3. ‘Are you going to try for a girl next time?’
A common misconception about me is that I'm going to keep on trying until I get a girl, a reaction that got out of hand recently when I floated the idea of maybe having a fourth. "You'll be just like David and Victoria Beckham," people assured me in reference to the celebrity couple who welcomed little Harper in 2011 after having three boys.
"A girl at last!" I imagine Victoria cried at the 12-week scan. "Take my other three children, whose names I have now forgotten, down to the docks immediately and get what money you can for them, then drive me straight to Girls Dresses R Us to spend the proceeds."
4. ‘Do your boys have long hair because you secretly want to have a girl?’
Do you wear wellies because you secretly want to be a farmer? Do you eat fish because you secretly want to be a dolphin? For the last time, hair length has nothing to do with gender preference. Their hair is long because I dig the wild-boy, Mowgli-esque, surfer-dude look. Plus, it really, really annoys some people, which I kind of get a kick out of.

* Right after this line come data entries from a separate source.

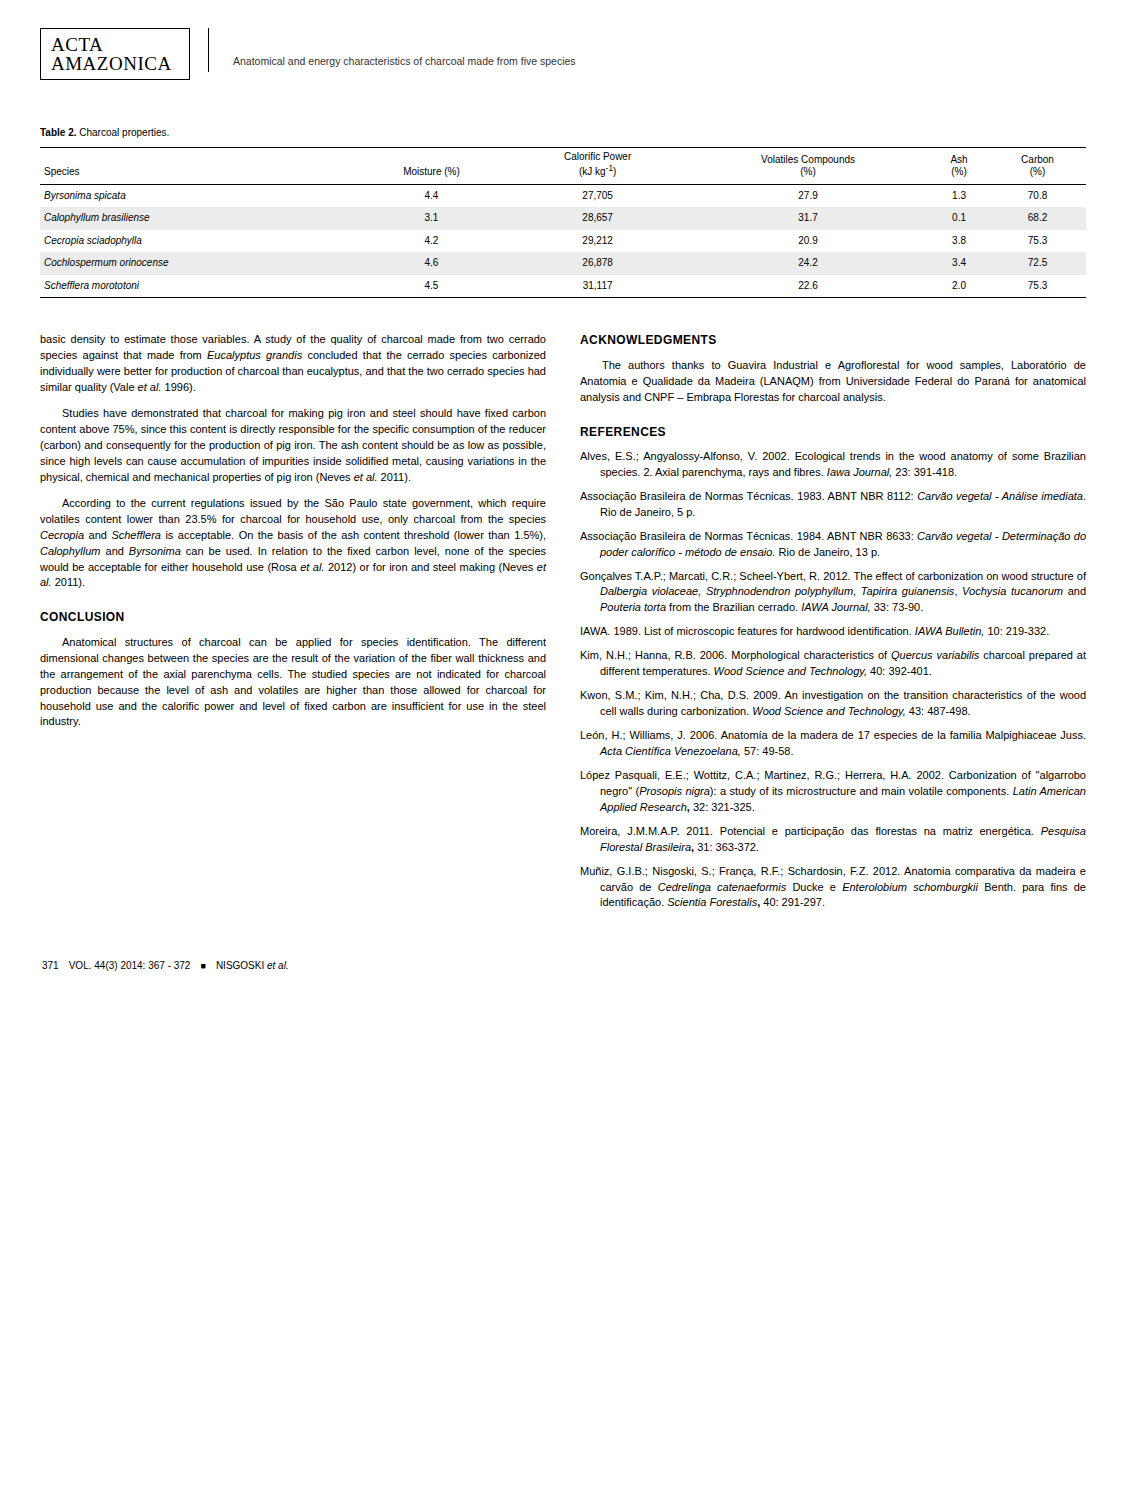ACTA
AMAZONICA
Anatomical and energy characteristics of charcoal made from five species
Table 2. Charcoal properties.
| Species | Moisture (%) | Calorific Power (kJ kg -1 ) | Volatiles Compounds (%) | Ash (%) | Carbon (%) |
| --- | --- | --- | --- | --- | --- |
| Byrsonima spicata | 4.4 | 27,705 | 27.9 | 1.3 | 70.8 |
| Calophyllum brasiliense | 3.1 | 28,657 | 31.7 | 0.1 | 68.2 |
| Cecropia sciadophylla | 4.2 | 29,212 | 20.9 | 3.8 | 75.3 |
| Cochlospermum orinocense | 4.6 | 26,878 | 24.2 | 3.4 | 72.5 |
| Schefflera morototoni | 4.5 | 31,117 | 22.6 | 2.0 | 75.3 |
basic density to estimate those variables. A study of the quality of charcoal made from two cerrado species against that made from Eucalyptus grandis concluded that the cerrado species carbonized individually were better for production of charcoal than eucalyptus, and that the two cerrado species had similar quality (Vale et al. 1996).
Studies have demonstrated that charcoal for making pig iron and steel should have fixed carbon content above 75%, since this content is directly responsible for the specific consumption of the reducer (carbon) and consequently for the production of pig iron. The ash content should be as low as possible, since high levels can cause accumulation of impurities inside solidified metal, causing variations in the physical, chemical and mechanical properties of pig iron (Neves et al. 2011).
According to the current regulations issued by the São Paulo state government, which require volatiles content lower than 23.5% for charcoal for household use, only charcoal from the species Cecropia and Schefflera is acceptable. On the basis of the ash content threshold (lower than 1.5%), Calophyllum and Byrsonima can be used. In relation to the fixed carbon level, none of the species would be acceptable for either household use (Rosa et al. 2012) or for iron and steel making (Neves et al. 2011).
CONCLUSION
Anatomical structures of charcoal can be applied for species identification. The different dimensional changes between the species are the result of the variation of the fiber wall thickness and the arrangement of the axial parenchyma cells. The studied species are not indicated for charcoal production because the level of ash and volatiles are higher than those allowed for charcoal for household use and the calorific power and level of fixed carbon are insufficient for use in the steel industry.
ACKNOWLEDGMENTS
The authors thanks to Guavira Industrial e Agroflorestal for wood samples, Laboratório de Anatomia e Qualidade da Madeira (LANAQM) from Universidade Federal do Paraná for anatomical analysis and CNPF – Embrapa Florestas for charcoal analysis.
REFERENCES
Alves, E.S.; Angyalossy-Alfonso, V. 2002. Ecological trends in the wood anatomy of some Brazilian species. 2. Axial parenchyma, rays and fibres. Iawa Journal, 23: 391-418.
Associação Brasileira de Normas Técnicas. 1983. ABNT NBR 8112: Carvão vegetal - Análise imediata. Rio de Janeiro, 5 p.
Associação Brasileira de Normas Técnicas. 1984. ABNT NBR 8633: Carvão vegetal - Determinação do poder calorífico - método de ensaio. Rio de Janeiro, 13 p.
Gonçalves T.A.P.; Marcati, C.R.; Scheel-Ybert, R. 2012. The effect of carbonization on wood structure of Dalbergia violaceae, Stryphnodendron polyphyllum, Tapirira guianensis, Vochysia tucanorum and Pouteria torta from the Brazilian cerrado. IAWA Journal, 33: 73-90.
IAWA. 1989. List of microscopic features for hardwood identification. IAWA Bulletin, 10: 219-332.
Kim, N.H.; Hanna, R.B. 2006. Morphological characteristics of Quercus variabilis charcoal prepared at different temperatures. Wood Science and Technology, 40: 392-401.
Kwon, S.M.; Kim, N.H.; Cha, D.S. 2009. An investigation on the transition characteristics of the wood cell walls during carbonization. Wood Science and Technology, 43: 487-498.
León, H.; Williams, J. 2006. Anatomía de la madera de 17 especies de la familia Malpighiaceae Juss. Acta Científica Venezoelana, 57: 49-58.
López Pasquali, E.E.; Wottitz, C.A.; Martinez, R.G.; Herrera, H.A. 2002. Carbonization of "algarrobo negro" (Prosopis nigra): a study of its microstructure and main volatile components. Latin American Applied Research, 32: 321-325.
Moreira, J.M.M.A.P. 2011. Potencial e participação das florestas na matriz energética. Pesquisa Florestal Brasileira, 31: 363-372.
Muñiz, G.I.B.; Nisgoski, S.; França, R.F.; Schardosin, F.Z. 2012. Anatomia comparativa da madeira e carvão de Cedrelinga catenaeformis Ducke e Enterolobium schomburgkii Benth. para fins de identificação. Scientia Forestalis, 40: 291-297.
371 VOL. 44(3) 2014: 367 - 372 ■ NISGOSKI et al.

Are there differences between how little girls behave compared to little boys? One hundred per cent. I was at football last weekend (I live at football, by the way) and a woman arrived with her one-year-old twin girls. She laid out a picnic blanket and – I cannot stress this enough – they sat down on it and played nicely. Put my three boys on a picnic blanket and within 30 seconds one will be wrapped up in it pretending to be a sausage roll, one will be riding the sausage roll and the other will be attempting to eat the sausage roll. Would some actual sitting down be great? Yes, but what's a picnic without sausage rolls?
So, you really want to know what's it like to live in a house full of boys? It's loud. Very loud. After all, why talk when you can shout? Walk when you can run? Play nicely when you can beat your brother up with a Buzz Lightyear? Eat a banana when you can peel it and store it in your pocket?
And you know what? It’s totally fun 99 per cent of the time. OK, that’s an exaggeration, maybe 88 per cent is more realistic.
Here's the thing: I'm raising the boys who are going to be dating and marrying your daughters one day. So ask me if I'm teaching them about environmental issues and mental health and feminism. Just stop asking me if I want a girl.